The Port Fee Disruption

Trump administration is stepping back a bit on the Global Jones Act (not its real name), the plan to punish shipping lines for buying Chinese vessels:
The Trump administration’s new plan is to base the fees largely on vessel capacity, resulting in lower fees for smaller ships coming into ports such as Los Angeles, New York, Savannah, Ga., and Oakland, Calif., the people said. The U.S. Trade Representative’s office is also looking to ease the charges on ships carrying agricultural exports such as soybeans and timber, the people said.
Reuters earlier reported on the USTR’s revised port-fee plan.
The USTR’s original plan, announced in February, was to charge Chinese-built vessels between $500,000 and $1.5 million for each port call. Shipping companies and trade groups warned that the fees would result in higher costs for American consumers, hurt U.S. farm exports and threaten dockworker jobs. Container operators said they would cut their calls to U.S. ports by half.

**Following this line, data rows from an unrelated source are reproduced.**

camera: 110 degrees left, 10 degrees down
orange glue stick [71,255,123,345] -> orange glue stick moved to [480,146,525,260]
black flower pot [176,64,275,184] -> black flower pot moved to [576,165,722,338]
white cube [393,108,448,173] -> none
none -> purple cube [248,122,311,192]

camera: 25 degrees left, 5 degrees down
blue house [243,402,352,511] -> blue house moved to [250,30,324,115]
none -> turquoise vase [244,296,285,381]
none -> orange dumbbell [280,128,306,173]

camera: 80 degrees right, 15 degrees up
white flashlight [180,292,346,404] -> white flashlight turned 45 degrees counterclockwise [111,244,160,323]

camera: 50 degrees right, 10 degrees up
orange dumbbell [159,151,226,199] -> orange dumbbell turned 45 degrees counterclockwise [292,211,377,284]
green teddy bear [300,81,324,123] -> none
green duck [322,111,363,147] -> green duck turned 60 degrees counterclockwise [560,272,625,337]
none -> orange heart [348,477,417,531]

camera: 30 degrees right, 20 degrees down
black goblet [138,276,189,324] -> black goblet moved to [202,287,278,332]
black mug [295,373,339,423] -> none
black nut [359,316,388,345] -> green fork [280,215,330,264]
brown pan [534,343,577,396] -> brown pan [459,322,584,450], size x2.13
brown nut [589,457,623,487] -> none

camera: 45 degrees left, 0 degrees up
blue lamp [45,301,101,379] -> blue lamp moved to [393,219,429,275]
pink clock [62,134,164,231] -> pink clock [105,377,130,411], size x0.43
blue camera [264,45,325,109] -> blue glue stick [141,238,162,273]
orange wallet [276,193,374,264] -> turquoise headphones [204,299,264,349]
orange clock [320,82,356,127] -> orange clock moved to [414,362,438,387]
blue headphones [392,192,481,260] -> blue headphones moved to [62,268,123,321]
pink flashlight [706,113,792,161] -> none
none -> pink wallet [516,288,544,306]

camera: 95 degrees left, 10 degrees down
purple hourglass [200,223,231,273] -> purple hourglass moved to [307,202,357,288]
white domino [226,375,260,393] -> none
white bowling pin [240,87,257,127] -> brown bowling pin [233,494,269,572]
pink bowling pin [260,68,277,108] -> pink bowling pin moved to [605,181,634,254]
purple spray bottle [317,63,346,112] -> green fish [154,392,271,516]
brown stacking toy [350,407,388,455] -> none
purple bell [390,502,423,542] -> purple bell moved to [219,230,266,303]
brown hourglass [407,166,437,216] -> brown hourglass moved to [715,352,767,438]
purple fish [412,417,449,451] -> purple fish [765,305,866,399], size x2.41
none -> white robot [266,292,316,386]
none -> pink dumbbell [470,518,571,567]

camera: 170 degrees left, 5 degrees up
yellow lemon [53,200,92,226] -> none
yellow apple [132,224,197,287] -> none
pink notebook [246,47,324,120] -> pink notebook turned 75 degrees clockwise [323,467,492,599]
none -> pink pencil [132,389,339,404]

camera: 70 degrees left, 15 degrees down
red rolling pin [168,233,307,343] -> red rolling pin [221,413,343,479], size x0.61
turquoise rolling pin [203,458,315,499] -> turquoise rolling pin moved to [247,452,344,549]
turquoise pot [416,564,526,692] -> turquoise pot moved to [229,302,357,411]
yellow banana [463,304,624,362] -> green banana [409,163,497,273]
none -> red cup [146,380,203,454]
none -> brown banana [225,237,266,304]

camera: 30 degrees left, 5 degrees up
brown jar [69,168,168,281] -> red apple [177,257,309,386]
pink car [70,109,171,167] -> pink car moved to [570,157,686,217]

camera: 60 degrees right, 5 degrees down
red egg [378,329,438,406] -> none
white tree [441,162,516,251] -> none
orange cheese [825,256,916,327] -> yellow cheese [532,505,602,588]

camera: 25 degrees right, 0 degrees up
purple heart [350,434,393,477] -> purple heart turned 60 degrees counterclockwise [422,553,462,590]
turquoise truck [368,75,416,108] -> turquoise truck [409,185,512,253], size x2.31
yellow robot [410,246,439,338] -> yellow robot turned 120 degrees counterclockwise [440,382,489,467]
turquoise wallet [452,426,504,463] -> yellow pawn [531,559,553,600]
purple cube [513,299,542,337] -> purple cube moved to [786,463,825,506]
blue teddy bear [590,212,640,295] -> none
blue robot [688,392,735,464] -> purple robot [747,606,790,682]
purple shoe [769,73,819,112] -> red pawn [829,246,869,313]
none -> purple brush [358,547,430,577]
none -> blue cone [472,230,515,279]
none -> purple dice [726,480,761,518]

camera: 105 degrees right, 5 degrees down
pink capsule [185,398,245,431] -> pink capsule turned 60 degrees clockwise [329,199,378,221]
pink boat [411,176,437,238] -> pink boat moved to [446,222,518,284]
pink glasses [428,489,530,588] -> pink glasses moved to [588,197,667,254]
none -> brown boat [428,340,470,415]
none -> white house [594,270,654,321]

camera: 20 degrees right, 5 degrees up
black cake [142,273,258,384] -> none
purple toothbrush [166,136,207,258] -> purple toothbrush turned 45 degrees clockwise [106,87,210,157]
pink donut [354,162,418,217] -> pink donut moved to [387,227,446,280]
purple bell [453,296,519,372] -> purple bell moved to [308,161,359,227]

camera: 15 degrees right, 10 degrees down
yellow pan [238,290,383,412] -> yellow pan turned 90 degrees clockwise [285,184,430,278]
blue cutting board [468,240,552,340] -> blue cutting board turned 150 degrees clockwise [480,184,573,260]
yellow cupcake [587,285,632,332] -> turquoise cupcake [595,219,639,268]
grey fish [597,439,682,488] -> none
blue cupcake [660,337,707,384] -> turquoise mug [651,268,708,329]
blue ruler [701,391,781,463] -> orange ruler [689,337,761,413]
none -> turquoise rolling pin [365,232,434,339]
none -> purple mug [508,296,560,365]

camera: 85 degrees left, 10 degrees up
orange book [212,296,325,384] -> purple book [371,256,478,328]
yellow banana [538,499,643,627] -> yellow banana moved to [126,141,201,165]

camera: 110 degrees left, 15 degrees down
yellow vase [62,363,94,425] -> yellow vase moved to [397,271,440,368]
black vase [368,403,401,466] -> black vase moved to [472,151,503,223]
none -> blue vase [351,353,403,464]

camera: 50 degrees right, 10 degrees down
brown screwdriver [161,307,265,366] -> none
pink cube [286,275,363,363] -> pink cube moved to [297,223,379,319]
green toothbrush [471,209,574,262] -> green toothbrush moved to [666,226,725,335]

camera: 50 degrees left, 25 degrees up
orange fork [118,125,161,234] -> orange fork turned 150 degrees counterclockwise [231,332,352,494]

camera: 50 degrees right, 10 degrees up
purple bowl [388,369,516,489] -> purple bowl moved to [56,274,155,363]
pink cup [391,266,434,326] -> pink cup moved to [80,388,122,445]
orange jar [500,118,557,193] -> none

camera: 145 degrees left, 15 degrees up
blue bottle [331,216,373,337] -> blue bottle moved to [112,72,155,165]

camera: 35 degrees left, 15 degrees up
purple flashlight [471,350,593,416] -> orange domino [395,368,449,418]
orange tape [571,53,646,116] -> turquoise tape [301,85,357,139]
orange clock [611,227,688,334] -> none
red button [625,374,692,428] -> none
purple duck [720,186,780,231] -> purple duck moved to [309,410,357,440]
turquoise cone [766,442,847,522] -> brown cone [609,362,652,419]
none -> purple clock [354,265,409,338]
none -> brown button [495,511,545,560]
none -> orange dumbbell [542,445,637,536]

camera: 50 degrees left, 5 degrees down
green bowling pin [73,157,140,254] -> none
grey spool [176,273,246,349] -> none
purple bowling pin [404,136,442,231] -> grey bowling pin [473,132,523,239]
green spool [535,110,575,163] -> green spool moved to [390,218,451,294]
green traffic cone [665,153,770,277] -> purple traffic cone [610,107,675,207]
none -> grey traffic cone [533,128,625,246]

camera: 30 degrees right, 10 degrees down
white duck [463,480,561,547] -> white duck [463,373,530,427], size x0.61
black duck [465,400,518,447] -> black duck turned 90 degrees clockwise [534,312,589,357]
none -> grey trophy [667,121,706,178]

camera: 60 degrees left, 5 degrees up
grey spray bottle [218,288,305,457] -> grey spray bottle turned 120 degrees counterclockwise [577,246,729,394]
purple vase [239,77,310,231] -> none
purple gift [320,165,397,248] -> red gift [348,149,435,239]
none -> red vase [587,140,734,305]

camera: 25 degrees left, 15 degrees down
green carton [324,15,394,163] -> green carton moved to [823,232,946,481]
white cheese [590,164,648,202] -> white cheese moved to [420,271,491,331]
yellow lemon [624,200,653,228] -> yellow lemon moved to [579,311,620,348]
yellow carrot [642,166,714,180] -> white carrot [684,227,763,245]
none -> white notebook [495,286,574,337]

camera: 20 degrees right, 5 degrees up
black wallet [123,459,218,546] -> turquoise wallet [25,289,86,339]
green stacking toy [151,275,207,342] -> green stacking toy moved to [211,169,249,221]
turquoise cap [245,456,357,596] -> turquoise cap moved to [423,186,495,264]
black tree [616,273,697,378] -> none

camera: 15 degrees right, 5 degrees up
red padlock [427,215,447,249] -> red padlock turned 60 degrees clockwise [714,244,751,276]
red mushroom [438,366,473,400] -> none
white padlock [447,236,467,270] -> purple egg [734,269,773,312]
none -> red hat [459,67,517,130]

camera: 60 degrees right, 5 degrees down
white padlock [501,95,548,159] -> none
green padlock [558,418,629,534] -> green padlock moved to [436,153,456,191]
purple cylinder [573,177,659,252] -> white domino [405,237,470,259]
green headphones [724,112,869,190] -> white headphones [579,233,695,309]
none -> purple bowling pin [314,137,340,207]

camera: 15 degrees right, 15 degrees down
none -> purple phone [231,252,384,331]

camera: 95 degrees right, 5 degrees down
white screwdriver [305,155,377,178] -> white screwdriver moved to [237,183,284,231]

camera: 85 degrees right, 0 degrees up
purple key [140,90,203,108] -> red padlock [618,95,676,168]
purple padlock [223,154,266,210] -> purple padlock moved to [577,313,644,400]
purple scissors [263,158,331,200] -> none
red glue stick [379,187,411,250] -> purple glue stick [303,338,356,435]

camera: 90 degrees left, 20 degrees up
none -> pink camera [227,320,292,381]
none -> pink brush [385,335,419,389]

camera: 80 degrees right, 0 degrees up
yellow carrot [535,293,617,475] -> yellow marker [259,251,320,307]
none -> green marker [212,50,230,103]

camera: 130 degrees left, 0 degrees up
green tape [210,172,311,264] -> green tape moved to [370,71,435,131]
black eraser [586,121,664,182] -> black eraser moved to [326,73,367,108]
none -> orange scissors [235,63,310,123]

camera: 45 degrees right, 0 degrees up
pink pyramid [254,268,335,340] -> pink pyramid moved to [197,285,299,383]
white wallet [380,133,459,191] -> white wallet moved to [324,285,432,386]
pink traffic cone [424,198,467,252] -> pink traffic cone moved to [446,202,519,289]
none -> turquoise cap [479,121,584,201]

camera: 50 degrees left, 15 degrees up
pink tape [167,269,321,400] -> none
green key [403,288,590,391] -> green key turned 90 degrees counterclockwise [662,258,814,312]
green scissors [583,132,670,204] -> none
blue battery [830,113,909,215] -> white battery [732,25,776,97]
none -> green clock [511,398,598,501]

A typical sailing from Asia involves an average four U.S. port calls.
U.S. Trade Representative Jamieson Greer on Tuesday told the Senate Finance Committee that the administration was making revisions to the plan based on public feedback.
Again, it’s a plan that’s egregiously disruptive to global trade, egregiously disruptive to US employment, and based on the idea that it’s worth cutting off one of our fingers if we can cut two fingers off of China. As with tariffs, it’s worth asking about implementation; in the post-DOGE world where is the financial and legal bureaucracy that’s going to make this work?